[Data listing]
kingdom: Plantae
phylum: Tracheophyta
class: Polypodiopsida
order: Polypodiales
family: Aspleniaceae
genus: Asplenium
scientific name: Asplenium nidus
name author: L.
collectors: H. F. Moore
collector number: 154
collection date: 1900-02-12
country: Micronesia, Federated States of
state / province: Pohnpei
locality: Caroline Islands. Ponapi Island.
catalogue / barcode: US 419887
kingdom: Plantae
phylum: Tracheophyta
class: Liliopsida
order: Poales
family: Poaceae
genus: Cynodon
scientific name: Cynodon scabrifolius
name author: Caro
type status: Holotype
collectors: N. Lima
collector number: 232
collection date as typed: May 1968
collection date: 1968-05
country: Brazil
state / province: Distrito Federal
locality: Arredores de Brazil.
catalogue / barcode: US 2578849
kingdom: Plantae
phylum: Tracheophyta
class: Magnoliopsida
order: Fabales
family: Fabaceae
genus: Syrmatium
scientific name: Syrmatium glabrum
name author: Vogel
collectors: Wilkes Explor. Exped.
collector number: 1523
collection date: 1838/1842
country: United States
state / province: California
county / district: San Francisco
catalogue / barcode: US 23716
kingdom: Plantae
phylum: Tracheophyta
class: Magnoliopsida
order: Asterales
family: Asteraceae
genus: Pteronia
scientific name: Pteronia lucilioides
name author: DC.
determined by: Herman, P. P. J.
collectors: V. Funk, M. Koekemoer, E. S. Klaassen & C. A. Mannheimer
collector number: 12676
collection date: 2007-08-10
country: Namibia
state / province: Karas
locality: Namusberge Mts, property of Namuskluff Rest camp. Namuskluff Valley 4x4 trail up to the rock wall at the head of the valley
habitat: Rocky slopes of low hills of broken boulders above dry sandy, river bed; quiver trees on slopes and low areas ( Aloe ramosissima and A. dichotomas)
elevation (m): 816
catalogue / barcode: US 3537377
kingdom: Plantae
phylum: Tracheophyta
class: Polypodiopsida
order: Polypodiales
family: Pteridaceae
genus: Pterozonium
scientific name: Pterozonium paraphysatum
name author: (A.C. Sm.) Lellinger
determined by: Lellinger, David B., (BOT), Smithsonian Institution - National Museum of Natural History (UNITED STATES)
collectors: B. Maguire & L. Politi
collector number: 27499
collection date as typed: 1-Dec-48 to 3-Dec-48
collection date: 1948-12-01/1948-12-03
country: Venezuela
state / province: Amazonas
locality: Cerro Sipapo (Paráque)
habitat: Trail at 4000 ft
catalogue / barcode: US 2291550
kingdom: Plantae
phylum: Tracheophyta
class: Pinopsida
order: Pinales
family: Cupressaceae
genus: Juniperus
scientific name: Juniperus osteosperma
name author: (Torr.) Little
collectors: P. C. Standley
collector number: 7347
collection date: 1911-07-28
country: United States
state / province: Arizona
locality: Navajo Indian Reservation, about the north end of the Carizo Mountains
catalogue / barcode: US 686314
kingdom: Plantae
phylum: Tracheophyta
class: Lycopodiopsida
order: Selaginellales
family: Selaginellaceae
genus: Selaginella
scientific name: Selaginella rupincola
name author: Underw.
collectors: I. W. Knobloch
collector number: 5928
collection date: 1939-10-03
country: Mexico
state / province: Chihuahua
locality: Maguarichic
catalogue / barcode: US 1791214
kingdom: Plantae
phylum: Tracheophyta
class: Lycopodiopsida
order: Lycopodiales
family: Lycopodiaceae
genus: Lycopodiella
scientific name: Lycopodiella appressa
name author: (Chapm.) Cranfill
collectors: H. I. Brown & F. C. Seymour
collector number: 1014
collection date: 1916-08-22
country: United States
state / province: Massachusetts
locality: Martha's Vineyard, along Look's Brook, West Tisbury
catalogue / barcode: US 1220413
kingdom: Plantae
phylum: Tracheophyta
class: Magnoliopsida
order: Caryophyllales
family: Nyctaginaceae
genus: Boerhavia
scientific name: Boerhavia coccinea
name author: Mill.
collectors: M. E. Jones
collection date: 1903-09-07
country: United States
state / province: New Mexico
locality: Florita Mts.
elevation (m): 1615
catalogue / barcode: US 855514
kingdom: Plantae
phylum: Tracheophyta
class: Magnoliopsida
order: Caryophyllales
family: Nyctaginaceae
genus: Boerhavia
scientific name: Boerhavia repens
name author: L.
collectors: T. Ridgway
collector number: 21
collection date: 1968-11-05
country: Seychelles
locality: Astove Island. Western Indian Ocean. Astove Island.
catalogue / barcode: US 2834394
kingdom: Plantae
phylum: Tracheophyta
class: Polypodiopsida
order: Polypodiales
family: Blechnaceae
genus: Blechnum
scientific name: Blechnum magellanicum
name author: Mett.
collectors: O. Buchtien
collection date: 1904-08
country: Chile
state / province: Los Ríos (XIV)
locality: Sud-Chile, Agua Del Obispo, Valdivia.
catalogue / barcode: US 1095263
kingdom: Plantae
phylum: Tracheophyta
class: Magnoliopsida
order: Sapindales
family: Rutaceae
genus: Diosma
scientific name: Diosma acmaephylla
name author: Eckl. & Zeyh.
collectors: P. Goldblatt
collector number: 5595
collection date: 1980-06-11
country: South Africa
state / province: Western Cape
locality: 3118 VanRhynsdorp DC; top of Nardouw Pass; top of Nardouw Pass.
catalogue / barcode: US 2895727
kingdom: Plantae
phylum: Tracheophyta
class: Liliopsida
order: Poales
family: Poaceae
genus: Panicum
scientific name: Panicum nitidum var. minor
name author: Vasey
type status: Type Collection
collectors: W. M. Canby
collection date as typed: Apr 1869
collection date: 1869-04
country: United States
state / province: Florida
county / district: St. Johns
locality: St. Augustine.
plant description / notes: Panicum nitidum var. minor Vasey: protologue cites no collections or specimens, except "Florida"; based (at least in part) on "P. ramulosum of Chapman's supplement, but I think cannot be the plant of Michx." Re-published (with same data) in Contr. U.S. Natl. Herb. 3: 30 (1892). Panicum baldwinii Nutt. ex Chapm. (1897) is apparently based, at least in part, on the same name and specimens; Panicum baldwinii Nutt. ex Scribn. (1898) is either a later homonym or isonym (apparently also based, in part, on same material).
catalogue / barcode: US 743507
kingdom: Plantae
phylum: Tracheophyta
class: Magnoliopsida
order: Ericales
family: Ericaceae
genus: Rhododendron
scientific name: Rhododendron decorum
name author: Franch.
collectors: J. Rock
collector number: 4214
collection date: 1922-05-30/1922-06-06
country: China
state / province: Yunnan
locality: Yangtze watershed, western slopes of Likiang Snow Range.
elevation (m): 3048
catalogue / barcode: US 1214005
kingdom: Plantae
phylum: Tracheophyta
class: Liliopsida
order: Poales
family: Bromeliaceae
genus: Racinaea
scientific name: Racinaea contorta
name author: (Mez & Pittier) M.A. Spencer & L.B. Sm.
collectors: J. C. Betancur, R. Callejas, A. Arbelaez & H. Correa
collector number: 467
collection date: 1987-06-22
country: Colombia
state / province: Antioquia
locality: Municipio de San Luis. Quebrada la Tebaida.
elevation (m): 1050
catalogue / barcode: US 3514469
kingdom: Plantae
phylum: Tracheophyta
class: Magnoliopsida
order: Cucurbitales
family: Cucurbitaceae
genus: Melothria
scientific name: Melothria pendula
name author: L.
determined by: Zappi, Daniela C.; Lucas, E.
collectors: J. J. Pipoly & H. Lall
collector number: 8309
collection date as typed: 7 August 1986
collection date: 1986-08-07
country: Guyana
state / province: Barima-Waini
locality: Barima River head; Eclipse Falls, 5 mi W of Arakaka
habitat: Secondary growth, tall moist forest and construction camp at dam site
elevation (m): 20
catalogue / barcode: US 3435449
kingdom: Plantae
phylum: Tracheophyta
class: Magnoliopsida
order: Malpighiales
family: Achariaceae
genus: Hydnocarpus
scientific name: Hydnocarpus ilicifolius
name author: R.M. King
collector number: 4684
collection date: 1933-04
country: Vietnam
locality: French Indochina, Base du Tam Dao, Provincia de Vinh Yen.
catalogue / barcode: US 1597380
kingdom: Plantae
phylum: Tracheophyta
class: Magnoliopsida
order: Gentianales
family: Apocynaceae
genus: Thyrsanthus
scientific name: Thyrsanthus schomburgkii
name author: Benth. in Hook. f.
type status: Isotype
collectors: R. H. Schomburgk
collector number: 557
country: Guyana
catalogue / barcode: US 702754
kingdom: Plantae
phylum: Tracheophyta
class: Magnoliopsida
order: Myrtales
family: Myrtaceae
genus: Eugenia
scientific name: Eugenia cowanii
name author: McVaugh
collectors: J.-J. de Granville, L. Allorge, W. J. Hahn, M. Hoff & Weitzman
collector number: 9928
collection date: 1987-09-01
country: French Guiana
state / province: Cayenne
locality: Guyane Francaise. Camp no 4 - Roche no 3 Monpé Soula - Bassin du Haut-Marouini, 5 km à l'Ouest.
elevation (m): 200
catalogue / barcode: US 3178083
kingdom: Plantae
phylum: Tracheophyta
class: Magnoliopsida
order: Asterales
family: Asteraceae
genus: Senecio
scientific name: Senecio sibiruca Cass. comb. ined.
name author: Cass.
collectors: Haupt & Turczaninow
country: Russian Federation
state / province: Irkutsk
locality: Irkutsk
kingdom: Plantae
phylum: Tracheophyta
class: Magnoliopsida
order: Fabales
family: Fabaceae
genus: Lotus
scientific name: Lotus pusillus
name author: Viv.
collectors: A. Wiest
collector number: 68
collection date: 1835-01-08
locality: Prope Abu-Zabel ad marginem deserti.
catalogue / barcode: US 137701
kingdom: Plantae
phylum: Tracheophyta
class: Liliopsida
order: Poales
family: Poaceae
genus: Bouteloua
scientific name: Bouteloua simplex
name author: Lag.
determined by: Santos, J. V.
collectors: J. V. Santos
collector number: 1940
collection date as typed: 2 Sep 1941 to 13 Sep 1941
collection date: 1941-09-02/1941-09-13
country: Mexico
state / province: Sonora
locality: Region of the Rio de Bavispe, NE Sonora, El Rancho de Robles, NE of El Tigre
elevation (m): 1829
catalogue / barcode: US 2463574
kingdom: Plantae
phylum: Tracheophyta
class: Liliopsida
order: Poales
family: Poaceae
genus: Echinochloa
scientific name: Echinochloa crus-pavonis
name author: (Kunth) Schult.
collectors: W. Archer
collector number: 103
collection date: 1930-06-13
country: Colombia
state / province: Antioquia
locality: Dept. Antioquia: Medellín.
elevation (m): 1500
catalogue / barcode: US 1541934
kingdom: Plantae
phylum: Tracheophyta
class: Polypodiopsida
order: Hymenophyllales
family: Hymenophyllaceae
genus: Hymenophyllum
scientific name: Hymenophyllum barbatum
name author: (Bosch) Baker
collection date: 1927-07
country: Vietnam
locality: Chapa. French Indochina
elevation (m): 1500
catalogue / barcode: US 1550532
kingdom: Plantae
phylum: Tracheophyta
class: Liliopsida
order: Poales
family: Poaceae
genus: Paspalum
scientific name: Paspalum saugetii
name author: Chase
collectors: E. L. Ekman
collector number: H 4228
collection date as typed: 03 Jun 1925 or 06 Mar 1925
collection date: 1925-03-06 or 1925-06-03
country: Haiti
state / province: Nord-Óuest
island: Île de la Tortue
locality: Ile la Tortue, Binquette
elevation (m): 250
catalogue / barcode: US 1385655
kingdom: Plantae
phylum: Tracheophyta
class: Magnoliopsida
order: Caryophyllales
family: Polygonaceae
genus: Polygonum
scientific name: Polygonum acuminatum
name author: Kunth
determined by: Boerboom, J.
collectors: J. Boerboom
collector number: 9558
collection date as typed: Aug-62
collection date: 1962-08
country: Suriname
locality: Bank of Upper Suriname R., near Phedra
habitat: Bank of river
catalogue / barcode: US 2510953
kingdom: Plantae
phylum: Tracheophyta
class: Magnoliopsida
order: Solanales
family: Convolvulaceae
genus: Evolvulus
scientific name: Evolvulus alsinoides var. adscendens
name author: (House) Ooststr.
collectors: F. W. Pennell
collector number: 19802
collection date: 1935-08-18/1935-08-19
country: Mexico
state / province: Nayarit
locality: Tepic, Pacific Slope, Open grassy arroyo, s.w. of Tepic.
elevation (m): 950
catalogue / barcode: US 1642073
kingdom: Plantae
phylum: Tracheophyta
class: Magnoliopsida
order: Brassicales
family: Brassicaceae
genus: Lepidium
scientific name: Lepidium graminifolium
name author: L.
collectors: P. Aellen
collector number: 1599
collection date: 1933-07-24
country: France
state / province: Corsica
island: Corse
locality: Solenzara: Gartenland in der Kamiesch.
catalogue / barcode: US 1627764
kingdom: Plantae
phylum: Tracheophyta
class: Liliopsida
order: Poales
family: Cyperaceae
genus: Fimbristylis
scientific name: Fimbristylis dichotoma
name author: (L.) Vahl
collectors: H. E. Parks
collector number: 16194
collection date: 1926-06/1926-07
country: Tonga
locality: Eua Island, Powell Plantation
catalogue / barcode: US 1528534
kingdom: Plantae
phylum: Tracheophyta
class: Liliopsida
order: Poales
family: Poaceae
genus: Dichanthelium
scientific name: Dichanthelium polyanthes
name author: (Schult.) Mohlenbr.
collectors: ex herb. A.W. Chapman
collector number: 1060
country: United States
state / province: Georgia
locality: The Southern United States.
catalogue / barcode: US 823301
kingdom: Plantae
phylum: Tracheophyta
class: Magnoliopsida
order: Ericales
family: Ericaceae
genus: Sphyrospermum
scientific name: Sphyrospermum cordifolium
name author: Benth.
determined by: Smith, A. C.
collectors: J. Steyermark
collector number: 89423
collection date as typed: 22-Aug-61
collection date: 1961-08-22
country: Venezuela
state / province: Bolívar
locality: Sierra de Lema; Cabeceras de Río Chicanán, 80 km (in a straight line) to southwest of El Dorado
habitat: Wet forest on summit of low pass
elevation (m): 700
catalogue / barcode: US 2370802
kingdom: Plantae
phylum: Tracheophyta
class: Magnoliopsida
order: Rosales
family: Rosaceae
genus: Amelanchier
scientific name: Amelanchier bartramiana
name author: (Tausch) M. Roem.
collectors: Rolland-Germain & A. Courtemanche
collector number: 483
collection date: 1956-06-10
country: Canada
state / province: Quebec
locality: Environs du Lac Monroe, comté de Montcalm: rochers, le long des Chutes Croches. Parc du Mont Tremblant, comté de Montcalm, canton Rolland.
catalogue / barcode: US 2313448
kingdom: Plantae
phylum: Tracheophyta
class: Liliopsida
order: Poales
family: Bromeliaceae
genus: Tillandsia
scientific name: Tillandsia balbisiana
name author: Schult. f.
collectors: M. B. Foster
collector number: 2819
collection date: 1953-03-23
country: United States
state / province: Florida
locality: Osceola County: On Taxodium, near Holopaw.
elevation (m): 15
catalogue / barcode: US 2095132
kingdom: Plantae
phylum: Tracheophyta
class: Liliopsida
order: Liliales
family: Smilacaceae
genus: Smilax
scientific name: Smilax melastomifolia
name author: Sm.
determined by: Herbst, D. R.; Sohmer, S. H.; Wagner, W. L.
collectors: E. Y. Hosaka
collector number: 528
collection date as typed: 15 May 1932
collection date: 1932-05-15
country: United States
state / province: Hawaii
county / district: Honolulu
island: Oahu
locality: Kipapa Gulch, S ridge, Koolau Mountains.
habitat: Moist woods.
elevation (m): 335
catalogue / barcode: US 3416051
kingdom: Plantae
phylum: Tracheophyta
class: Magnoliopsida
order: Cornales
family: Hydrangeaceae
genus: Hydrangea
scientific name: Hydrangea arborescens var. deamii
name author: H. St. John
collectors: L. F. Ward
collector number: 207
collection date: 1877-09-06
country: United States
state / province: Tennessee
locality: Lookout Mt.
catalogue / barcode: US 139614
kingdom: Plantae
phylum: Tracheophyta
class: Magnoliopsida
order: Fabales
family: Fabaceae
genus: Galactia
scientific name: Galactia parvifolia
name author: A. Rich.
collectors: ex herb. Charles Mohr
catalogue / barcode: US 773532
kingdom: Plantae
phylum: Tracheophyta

## Written instruction
Duplicate the lines of the data above, starting with the first line and going on through the line with "state / province: Amazonas".

## Correct result
kingdom: Plantae
phylum: Tracheophyta
class: Polypodiopsida
order: Polypodiales
family: Aspleniaceae
genus: Asplenium
scientific name: Asplenium nidus
name author: L.
collectors: H. F. Moore
collector number: 154
collection date: 1900-02-12
country: Micronesia, Federated States of
state / province: Pohnpei
locality: Caroline Islands. Ponapi Island.
catalogue / barcode: US 419887
kingdom: Plantae
phylum: Tracheophyta
class: Liliopsida
order: Poales
family: Poaceae
genus: Cynodon
scientific name: Cynodon scabrifolius
name author: Caro
type status: Holotype
collectors: N. Lima
collector number: 232
collection date as typed: May 1968
collection date: 1968-05
country: Brazil
state / province: Distrito Federal
locality: Arredores de Brazil.
catalogue / barcode: US 2578849
kingdom: Plantae
phylum: Tracheophyta
class: Magnoliopsida
order: Fabales
family: Fabaceae
genus: Syrmatium
scientific name: Syrmatium glabrum
name author: Vogel
collectors: Wilkes Explor. Exped.
collector number: 1523
collection date: 1838/1842
country: United States
state / province: California
county / district: San Francisco
catalogue / barcode: US 23716
kingdom: Plantae
phylum: Tracheophyta
class: Magnoliopsida
order: Asterales
family: Asteraceae
genus: Pteronia
scientific name: Pteronia lucilioides
name author: DC.
determined by: Herman, P. P. J.
collectors: V. Funk, M. Koekemoer, E. S. Klaassen & C. A. Mannheimer
collector number: 12676
collection date: 2007-08-10
country: Namibia
state / province: Karas
locality: Namusberge Mts, property of Namuskluff Rest camp. Namuskluff Valley 4x4 trail up to the rock wall at the head of the valley
habitat: Rocky slopes of low hills of broken boulders above dry sandy, river bed; quiver trees on slopes and low areas ( Aloe ramosissima and A. dichotomas)
elevation (m): 816
catalogue / barcode: US 3537377
kingdom: Plantae
phylum: Tracheophyta
class: Polypodiopsida
order: Polypodiales
family: Pteridaceae
genus: Pterozonium
scientific name: Pterozonium paraphysatum
name author: (A.C. Sm.) Lellinger
determined by: Lellinger, David B., (BOT), Smithsonian Institution - National Museum of Natural History (UNITED STATES)
collectors: B. Maguire & L. Politi
collector number: 27499
collection date as typed: 1-Dec-48 to 3-Dec-48
collection date: 1948-12-01/1948-12-03
country: Venezuela
state / province: Amazonas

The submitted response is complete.